Rabat – France has great respect for Islam, its values, and Prophet Muhammad, the chairman of the France-Morocco interparliamentary group Christian Cambon said Monday.
Cambon issued the declaration after meeting separately with Abdessamad Kayouh, his Moroccan counterpart in the interparliamentary friendship group, and Habib El Malki, the president of Morocco’s House of Representatives.
Cambon, who is also the chairman of the Select Committee on Foreign Affairs in the French Senate, emphasized to Morocco’s state media “[France’s] great respect for Islam … and for those who have always shown a sense of tolerance and who develop the values of humanism and humanity.”
Acknowledging recent tension between France and the global Muslim community after French President Emmanuel Macron’s controversial response to acts of extremism in his country, Cambon said that “some official statements may have been misinterpreted.”
After September’s stabbing near the former Charlie Hebdo offices and the attacks in Paris and Nice that followed in October, Macron made several remarks condemning “Islamist separatism” and “Islamist terrorism” in France.
Over the course of a few weeks, the French president said on separate occasions that Islam is a “religion in crisis worldwide” and “Islamists want our future,” and stressed that France will not give up Charlie Hebdo’s caricatures of Prophet Muhammad that Muslims consider offensive. France also launched a crackdown on individuals and associations it considers “extremist.”
France was not worried that Morocco would participate in the Muslim world’s boycott campaign against French products that emerged in response to Macron’s remarks. However, the European country is still keen to assure the strength of relations with its former colony.
Cambon traveled to Rabat as part of a French delegation accompanying the Minister for Foreign Affairs and Europe, Jean-Yves Le Drian, on his two-day working visit to Morocco.
He said the goal of his meetings with Kayouh and El Malki was to “reassure France’s respect for the Muslim religion” and “dispel any misunderstanding” that may have arisen alongside tensions in France.

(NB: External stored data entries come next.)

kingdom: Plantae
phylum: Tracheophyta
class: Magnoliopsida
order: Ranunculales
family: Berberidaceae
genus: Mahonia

The deputy to the French national assembly, M’jid El Guerrab, and the French Ambassador in Rabat, Helene Le Gal, also attended Cambon’s meetings with Kayouh and El Malki.
The importance of friendship groups
Friendship groups play an important role in maintaining the close relationship between Morocco and France, Cambon said. The two countries cooperate in many fields, including military, trade, and security.
Parliamentary cooperation and diplomacy, in particular, promote the value of friendship between the two countries, Cambon continued.
Kayouh similarly emphasized the importance of respect for religions and beliefs, stressing the role of interparliamentary friendship groups in exchanging views.
Such groups are also essential in promoting economic, social, and diplomatic relations between France and Morocco, he added. Kayouh noted, in particular, the two countries’ fruitful cooperation in the fight against terrorism.
The meetings between Cambon, Kayouh, and El Malki were in line with Le Drian’s goal to strengthen Rabat-Paris cooperation.
Le Drian also spoke on Monday with Morocco’s Minister of Islamic Affairs Ahmed Toufiq about France’s recent issues with extremist violence and Macron’s law to end “Islamist separatism,” which includes terminating a program that allows foreign imams to enter France. Morocco is one of the countries that participate in the program.
As well, a visit to the Mohammed VI Institute, which is renowned for training imams from the Sahel as part of Morocco’s initiative to combat religious extremism, was on Le Drian’s agenda.
After meeting with Bourita, Le Drian stated: “In difficult times, it is normal to turn to your close friends.”
He added that Morocco, as “the bearer of an Islam of a happy-medium promoted by King Mohammed VI” and a country that shares France’s “rejection of terrorism,” is an important ally of the European country as it grapples with uncertainty.